Is Mahathir now prepared to commission an inquiry into the serious allegations made against Eusoff Chin during his tenure as Chief Justice?
In fact, the Prime Minister should explain why the Attorney-General, Datuk Ainum Saaid had not prosecuted the former Chief Justice for obstruction with the course of justice on Eusuff’s own admissions alone about his telephone call to Muhammad to demonstrate that there is a just rule of law and a truly independent judiciary where no one, including a Chief Justice, is above the law.
Eusoff Chin has admitted that he was the caller who telephoned Muhammad in September 1999, but denied that he had “directed” the judge to strike out the Likas election petitions without a hearing.
Eusoff said that he had called Muhammad Kamil “with good intentions, with the aim of getting the judge to speed up hearing the election petition” as the Likas petition “was taking even longer than those filed much later, though it was a policy that election petitions should be given priority because of public interest”.

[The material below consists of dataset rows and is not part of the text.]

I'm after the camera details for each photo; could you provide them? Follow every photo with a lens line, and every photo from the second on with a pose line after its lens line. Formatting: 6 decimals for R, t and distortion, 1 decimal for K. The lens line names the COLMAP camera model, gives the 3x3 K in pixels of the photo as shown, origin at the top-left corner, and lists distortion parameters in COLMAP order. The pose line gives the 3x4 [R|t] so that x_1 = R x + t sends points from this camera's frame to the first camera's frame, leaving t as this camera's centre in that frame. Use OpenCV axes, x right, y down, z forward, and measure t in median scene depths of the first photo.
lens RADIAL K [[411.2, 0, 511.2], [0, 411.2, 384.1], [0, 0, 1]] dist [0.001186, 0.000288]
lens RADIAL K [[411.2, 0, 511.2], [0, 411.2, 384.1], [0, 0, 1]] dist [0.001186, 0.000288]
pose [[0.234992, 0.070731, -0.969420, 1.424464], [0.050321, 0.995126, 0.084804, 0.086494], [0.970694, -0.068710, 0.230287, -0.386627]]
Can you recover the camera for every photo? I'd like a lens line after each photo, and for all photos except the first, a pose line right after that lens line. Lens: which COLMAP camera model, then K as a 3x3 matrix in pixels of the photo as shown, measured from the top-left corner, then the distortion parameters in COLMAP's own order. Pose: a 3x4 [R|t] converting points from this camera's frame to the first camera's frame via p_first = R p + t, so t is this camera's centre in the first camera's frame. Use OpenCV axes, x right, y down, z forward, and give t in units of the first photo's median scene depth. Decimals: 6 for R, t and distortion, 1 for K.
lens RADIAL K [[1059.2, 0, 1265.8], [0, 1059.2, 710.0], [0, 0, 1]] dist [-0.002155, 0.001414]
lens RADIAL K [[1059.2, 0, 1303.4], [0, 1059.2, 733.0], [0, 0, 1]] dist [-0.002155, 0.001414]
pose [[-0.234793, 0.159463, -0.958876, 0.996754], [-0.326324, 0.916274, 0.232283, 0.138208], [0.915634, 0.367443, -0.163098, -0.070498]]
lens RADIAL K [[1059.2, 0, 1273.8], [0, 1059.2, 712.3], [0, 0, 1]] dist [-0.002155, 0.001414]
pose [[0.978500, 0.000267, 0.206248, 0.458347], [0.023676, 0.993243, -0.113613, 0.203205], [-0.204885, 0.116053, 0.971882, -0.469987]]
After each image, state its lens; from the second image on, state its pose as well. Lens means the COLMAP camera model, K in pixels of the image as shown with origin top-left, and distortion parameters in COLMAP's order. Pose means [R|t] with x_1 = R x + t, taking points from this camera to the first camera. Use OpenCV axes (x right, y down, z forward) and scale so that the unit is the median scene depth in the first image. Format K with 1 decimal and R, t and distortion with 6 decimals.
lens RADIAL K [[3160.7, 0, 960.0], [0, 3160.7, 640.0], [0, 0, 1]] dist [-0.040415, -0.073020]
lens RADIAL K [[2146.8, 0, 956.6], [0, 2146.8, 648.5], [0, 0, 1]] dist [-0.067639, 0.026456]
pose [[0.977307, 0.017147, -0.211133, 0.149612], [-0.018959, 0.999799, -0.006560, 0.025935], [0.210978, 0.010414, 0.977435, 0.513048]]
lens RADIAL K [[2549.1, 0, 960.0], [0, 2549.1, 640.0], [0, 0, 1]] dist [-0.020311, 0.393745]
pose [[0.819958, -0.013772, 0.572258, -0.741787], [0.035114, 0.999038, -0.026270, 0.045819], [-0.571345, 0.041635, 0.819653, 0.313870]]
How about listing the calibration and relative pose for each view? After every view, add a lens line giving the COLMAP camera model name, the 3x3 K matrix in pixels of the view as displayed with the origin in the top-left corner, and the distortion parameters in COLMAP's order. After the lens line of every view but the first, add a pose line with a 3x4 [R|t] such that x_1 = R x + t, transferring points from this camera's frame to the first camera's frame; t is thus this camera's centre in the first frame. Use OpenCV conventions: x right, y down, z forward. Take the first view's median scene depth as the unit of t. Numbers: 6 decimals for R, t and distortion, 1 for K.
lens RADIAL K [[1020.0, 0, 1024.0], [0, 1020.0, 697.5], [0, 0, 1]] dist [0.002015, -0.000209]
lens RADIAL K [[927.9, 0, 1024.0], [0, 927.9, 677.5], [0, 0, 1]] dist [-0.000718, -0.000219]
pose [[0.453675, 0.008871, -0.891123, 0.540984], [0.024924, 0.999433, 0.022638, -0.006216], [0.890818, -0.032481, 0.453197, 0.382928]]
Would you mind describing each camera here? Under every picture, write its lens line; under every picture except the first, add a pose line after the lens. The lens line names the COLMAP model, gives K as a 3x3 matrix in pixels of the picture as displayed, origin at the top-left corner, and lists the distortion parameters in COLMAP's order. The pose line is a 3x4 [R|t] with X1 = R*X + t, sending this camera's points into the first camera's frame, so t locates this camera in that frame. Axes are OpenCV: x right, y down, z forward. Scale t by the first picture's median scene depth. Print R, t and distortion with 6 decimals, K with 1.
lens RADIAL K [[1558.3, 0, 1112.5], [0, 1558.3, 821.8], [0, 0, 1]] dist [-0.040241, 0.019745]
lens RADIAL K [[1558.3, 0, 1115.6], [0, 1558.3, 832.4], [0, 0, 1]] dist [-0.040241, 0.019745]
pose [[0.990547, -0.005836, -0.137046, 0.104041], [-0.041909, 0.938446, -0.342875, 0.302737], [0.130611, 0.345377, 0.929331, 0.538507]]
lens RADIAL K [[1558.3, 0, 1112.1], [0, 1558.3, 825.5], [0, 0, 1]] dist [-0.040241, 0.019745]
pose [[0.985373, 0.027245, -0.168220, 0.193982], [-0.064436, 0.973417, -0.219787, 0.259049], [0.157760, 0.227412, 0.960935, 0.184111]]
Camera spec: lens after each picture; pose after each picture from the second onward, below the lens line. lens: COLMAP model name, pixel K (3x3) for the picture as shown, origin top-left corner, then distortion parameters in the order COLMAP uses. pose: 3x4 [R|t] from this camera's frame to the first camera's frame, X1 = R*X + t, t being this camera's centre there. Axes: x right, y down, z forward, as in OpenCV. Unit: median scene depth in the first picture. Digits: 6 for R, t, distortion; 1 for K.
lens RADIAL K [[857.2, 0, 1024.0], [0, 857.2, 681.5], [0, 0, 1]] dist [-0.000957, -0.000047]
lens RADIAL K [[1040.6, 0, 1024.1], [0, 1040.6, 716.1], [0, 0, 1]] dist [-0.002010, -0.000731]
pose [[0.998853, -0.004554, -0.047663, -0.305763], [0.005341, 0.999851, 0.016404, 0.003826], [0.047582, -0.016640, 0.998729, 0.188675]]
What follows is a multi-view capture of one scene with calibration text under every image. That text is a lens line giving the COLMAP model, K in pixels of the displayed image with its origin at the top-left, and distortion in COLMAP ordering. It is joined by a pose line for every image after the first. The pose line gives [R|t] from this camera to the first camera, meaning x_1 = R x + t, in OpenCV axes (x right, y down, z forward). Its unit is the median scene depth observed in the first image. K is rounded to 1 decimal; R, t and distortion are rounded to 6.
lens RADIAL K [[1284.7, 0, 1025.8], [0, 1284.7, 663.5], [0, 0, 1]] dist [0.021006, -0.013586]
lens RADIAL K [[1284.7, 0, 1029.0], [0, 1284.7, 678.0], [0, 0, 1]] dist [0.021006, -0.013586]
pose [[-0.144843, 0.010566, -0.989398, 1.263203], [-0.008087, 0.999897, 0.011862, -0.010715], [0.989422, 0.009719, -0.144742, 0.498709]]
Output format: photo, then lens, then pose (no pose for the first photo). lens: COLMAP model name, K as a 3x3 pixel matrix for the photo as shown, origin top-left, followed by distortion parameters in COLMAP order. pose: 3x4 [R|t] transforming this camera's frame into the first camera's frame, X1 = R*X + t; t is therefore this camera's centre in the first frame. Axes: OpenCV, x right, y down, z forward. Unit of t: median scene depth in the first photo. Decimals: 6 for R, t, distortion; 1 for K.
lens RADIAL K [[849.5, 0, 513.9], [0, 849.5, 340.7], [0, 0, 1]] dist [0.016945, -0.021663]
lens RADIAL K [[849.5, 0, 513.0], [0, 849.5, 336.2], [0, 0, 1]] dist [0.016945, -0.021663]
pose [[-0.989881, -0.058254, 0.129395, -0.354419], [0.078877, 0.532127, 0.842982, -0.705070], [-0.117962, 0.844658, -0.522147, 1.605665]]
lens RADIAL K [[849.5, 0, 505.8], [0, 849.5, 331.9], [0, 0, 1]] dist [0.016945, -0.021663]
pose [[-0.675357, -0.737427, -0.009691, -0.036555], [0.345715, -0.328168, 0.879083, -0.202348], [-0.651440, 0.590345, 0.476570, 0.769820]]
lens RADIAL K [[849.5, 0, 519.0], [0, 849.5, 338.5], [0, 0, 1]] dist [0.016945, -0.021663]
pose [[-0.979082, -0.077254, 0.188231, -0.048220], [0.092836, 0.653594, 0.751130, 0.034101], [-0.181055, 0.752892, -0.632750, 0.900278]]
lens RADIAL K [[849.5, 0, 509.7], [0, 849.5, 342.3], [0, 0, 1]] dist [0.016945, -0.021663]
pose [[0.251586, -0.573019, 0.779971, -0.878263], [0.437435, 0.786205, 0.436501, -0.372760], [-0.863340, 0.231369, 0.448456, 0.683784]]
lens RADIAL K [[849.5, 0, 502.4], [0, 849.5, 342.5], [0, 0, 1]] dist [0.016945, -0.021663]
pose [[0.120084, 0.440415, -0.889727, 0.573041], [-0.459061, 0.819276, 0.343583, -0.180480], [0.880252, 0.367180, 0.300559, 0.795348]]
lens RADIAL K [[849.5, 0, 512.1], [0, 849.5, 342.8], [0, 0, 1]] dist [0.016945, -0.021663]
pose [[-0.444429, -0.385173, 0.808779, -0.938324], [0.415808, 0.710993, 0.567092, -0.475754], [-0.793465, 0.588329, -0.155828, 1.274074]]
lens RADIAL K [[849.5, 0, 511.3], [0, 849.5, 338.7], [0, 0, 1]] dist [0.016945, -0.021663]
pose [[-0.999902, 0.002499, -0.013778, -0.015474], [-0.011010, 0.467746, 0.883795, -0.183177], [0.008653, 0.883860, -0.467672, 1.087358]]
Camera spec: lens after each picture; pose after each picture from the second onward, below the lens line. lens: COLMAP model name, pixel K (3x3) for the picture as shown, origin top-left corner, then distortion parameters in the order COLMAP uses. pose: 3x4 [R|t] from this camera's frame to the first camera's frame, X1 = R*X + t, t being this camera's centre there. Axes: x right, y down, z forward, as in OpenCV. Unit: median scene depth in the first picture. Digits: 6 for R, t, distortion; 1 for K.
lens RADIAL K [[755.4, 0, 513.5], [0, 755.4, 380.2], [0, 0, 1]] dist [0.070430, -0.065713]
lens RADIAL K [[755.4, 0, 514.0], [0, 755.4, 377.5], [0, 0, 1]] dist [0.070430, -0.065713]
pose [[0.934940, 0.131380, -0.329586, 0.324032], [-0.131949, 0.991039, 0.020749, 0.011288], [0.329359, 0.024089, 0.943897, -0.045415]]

He said he drew Muhammad’s attention to two relevant cases decided in 1964 and 1966 by Tan Sri Steve Shim (now Chief Judge of Sabah and Sarawak) and Datuk Abdul Hamid Mohamed (now Court of Appeal judge) respectively, which decided that the court had no jurisdiction to determine the correctness of the electoral roll.
As these two cases were the judgements of two High Court judges which were not binding on other High Court judges, and it is up to Muhammad to decide whether to follow or to disagree with the two judgements, Eusoff had acted most improperly, tantamout to obstructing and tampering with the administration of justice in his telephone call to the election judge by his own admissions.
Or would Mahathir conduct a poll among all the over 70 serving judges to canvas their views as to whether Eusoff’s telephone call, on his own admissions, constituted unacceptable, improper and unlawful obstruction with the administration of justice?
Lest there be any attempts to create diversions by accusing me of expressing death wish for Mahathir when I said he appears to be suffering from a terminal form of denial syndrome, let me state I am using the word in a political and not a physical sense. As the Oxford English Dictionary defines “terminal” as “(of a disease) ending in death, fatal”, a person suffering from terminal “denial syndrome” could be suffering a fatal political condition.